People have been pushed to foodbanks, those on zerohours contracts are used and abused, changes to benefits have left those with little, with even less and homelessne­ss is on the rise; this is not the sort of society I want to live in, we must fight for fairness for all.

What’s more, we haven’t had the worst of it; elsewhere libraries have closed, leisure centres have disappeare­d and services that people rely on are no more. Somehow the council here has managed to keep essential services going, despite an 80% cut in their government grant.

But even John Holditch, the Conservati­ve leader of the council, has now had enough and has called on his own government to loosen the purse strings, claiming that any more cuts would only hurt those who are already suffering the most pain.

It cannot be right that London boroughs receive an extra £160 per person in funding when you consider the pressures that this city is under from immigratio­n, increased birth rates and the demands from an increasing­ly ageing population.

We pay our council tax like everyone else and have a right to expect a certain level of service, a right to demand equality, a right to demand a fair deal.

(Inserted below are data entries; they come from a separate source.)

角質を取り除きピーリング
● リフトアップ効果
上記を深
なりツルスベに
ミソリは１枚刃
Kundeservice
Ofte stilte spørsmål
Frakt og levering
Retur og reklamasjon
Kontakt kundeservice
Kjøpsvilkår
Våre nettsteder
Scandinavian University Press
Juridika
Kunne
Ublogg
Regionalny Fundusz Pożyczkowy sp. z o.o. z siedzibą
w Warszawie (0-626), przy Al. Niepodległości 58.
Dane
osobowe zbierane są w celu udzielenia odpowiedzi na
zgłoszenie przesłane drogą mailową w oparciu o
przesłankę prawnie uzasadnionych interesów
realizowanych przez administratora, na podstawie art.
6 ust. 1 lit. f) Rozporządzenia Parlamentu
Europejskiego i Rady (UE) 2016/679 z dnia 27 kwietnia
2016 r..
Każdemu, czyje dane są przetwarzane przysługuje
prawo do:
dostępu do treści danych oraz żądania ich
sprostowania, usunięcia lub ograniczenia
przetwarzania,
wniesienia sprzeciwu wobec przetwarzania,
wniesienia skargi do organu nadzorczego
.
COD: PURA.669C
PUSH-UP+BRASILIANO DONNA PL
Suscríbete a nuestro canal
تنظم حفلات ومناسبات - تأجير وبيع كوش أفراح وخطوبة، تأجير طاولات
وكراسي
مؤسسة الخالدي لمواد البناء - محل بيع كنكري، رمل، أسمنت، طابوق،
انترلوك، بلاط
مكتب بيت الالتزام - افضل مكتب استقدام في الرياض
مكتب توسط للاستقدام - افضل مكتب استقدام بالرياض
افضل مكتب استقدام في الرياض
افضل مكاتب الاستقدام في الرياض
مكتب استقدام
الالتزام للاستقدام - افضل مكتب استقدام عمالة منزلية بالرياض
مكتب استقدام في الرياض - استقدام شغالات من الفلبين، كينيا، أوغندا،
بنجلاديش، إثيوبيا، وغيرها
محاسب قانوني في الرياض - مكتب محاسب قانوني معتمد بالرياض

Any further cuts to local government funding will result in essential services being slashed – schemes for the young and the old will be undermined, bins will go unemptied, potholes unfilled and you will have to buy your own books, as libraries could go the way of Woolworths.

Now is time for everyone who cares about Peterborou­gh to prove it – put up or push off.

From the new metro Mayor, to the new MP, whether you are young or old, blue, red or yellow, we must stand together and make our voice heard.

We must tell those in Downing Street that we won’t stand idly by and let our city be dismantled any further and that we will protest when you target the most vulnerable in our society.

It’s time for a ‘Fair Deal for Peterborou­gh’ - For the many and not just the few.

That is a campaign I can get right behind.